Ülkemiz, milyonlarca kişinin açlık sınırının altında yaşadığı bir ülke hâline gelmiştir.
Vatandaşın bankalara olan borcu trilyonlara ulaşmıştır.
Her yıl yeni icra daireleri açılmakta, mahkemelerde icra dosyalarını koyacak yer bulunamamaktadır.
İnsanlar kira ödeyemiyor, faturalarını karşılayamıyor, çocuklarını okula göndermekte zorlanıyor.
“Paramız yok” diyorlar.
Daha önce de söyledik: Bir şey yapamıyorsanız, en azından sarayı kapatın.
Sarayın bir günlük harcaması;
3 binden fazla asgari ücretlinin,
4.500’den fazla emeklinin maaşına eşittir.
Daha önce de söyledik: Öncelikle sarayı kapatın; bu kaynakları çalışanlara, emeklilere, memurlara ve çiftçilere verin.
İktidarın açıkladığı asgari ücreti kabul etmiyoruz, reddediyoruz.
Sadaka istemiyoruz.
Geçinmek istiyoruz.
Sadaka istemiyoruz, insanca yaşamak istiyoruz.
Sadaka istemiyoruz, hakkımızı istiyoruz.
Çalışanları, emeklileri, çiftçileri, çay üreticilerini ve gençleri açlığa, yoksulluğa ve işsizliğe mahkûm eden bu karara karşı tepkisiz kalmayacağız.

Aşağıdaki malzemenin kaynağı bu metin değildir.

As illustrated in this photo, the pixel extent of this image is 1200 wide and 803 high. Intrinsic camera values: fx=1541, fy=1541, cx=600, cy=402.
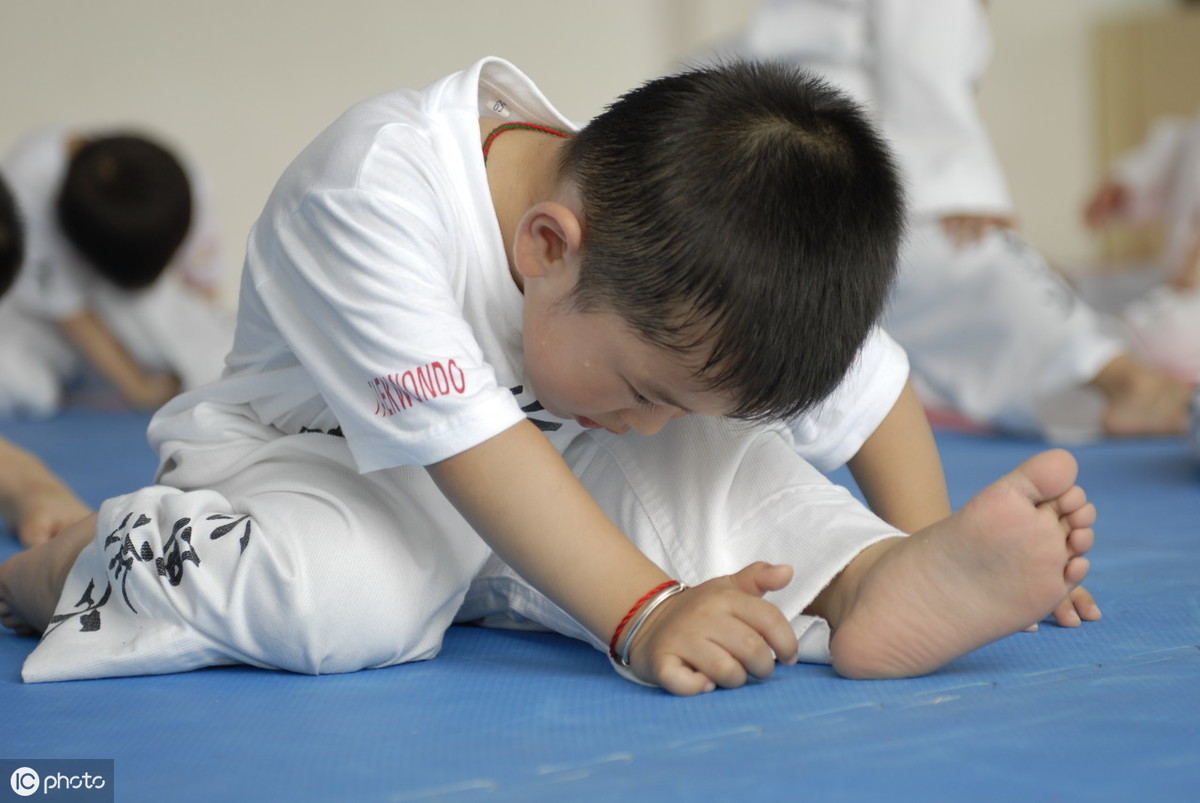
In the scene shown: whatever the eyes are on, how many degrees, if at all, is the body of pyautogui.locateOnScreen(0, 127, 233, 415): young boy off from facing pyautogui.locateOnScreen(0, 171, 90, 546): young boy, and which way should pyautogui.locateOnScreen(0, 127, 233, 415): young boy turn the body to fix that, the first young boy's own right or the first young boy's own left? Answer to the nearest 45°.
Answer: approximately 45° to the first young boy's own right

Hakkımızı arayacağız, geleceğimize sahip çıkacağız.
Halkımızın refah ve güvenlik içinde yaşayacağı bir ülkeyi inşa etmek hepimizin görevidir.
İktidara buradan sesleniyoruz:
23 yılda ülkeyi borç batağına soktunuz; çalışanları, emeklileri, memurları ve çiftçileri açlık sınırının altında yaşamaya mahkûm ettiniz.
Artık yeter!
Hemen seçim istiyoruz.
Gelin, kaçmayın.
Erken seçim kararı alın, halkımıza çektirdiğiniz bu sıkıntılara son verelim.
Daha önce de söylediğimiz gibi:
Asgari ücret en az 39.000 TL olmalıdır.
Emekli maaşları da en az asgari ücret düzeyine çıkarılmalıdır.
Bir kez daha söylüyoruz:
Geçim yoksa, seçim var!
Açlığı ve yoksulluğu yenmenin yolu güçlü şekilde itiraz etmektir. Bu da ancak hep birlikte mücadele etmekle mümkündür.
O nedenle diyoruz ki:
Kurtuluş yok tek başına; ya hep beraber, ya hiçbirimiz!
Gençlerin dediği gibi:
“Geleceğimiz yoksa, korkumuz da yok!”